Он усадил меня в кресло у погашенного камина и сел рядом за столом. Единственная рука с сжатым так что побелели костяшки, кулаком грузно лежала на столешнице, и я почему-то не сводил с этого кулака взгляда. Я любил комнату деда со скрещенными на стене саблями, большим портретом кайзера Вильгельма над столом, гравюрами в аккуратных рамках, изображавших или лошадей, или кавалеристов при всем параде. В этой комнате дед рассказывал мне о боях и походах, а что еще нужно мальчишке? Но сейчас старый Деринг сидел, опустив голову, глаз почти не было видно за седыми бровями.
— Дедушка, что случилось?! Почему… — я не успел договорить, голос дрожал.
— Видишь ведь как бывает, Юрген, — ответил дед, и чуть помолчав, продолжил, — бывает так, что смерть на войне обходит стороной, а потом, годы спустя, все же настигает…
Я смотрел на него ничего не понимающими, наивными детскими глазами, но от этих слов у меня задрожали губы, защекотало в носу, а глаза наполнились слезами.

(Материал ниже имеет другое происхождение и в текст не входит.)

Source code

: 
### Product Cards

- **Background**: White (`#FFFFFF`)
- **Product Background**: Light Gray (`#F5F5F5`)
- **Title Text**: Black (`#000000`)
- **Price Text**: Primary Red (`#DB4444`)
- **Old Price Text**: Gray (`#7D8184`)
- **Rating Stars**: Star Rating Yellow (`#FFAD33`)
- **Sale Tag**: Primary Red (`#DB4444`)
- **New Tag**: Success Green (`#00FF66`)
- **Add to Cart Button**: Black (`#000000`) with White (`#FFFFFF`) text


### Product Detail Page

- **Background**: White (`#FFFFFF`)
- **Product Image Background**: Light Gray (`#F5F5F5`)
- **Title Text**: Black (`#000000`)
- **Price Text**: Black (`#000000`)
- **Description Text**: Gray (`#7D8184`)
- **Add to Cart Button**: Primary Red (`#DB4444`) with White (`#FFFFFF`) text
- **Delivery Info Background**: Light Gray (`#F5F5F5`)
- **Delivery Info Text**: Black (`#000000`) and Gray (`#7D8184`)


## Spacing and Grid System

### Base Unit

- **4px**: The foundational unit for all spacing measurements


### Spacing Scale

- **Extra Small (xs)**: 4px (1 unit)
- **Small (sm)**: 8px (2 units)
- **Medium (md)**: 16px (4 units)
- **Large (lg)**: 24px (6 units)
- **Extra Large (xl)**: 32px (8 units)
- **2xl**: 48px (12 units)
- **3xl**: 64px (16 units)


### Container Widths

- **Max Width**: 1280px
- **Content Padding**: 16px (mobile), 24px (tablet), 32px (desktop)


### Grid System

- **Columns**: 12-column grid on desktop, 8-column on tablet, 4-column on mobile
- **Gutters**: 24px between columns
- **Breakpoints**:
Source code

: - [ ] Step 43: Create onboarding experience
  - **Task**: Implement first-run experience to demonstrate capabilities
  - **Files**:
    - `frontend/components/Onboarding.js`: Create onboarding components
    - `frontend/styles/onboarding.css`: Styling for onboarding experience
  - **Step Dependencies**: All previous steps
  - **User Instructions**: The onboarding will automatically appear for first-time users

Тот снаряд, 6 сентября 1937 года, в Кинто, оставил отцу и Альфонсо свои страшные отметины. У папы, с трудом двигалась левая рука, а Альфонсо, у которого осколок так и остался в голове, стал терять зрение. Он писал отцу из Испании, и папа пообещал своему названному брату помощь лучших врачей в Германии. Но профессор в Берлине, сухонький старичок, посмотрев рентгеновские снимки, позвал еще одного коллегу, и они долго шептались, тыча в снимок пальцами и споря на непонятном простым смертным, медицинском языке. Наконец, один из медиков вышел, напоследок окинув сидевших в ожидании мужчин долгим пристальным взглядом.
— Ну вот что! Не буду ходить вокруг да около, солдаты! — начал профессор, —Я оперировал почти на передовой в Великую войну, в Шампани и скажу вам, господин Васкес, что с такой раной у вас был один шанс из десятков тысяч! И вы его получили. Вы получили почти пять лет жизни! Но судьба — известная стерва… Я ничем не могу помочь. И потеря зрения, это только начало. Вы обречены, молодой человек.
Альфонсо сидел молча, опустив голову смотря на узорчатый паркет, черты лица как будто застыли.
— Профессор, но как же… — вскинулся было отец, но побратим, жестом прервал его. Он не торопясь выпрямился на неудобном стуле со спинкой в прямой угол и взглянул в лицо профессора: — Сколько мне осталось, доктор?» спросил Альфонсо глухим голосом.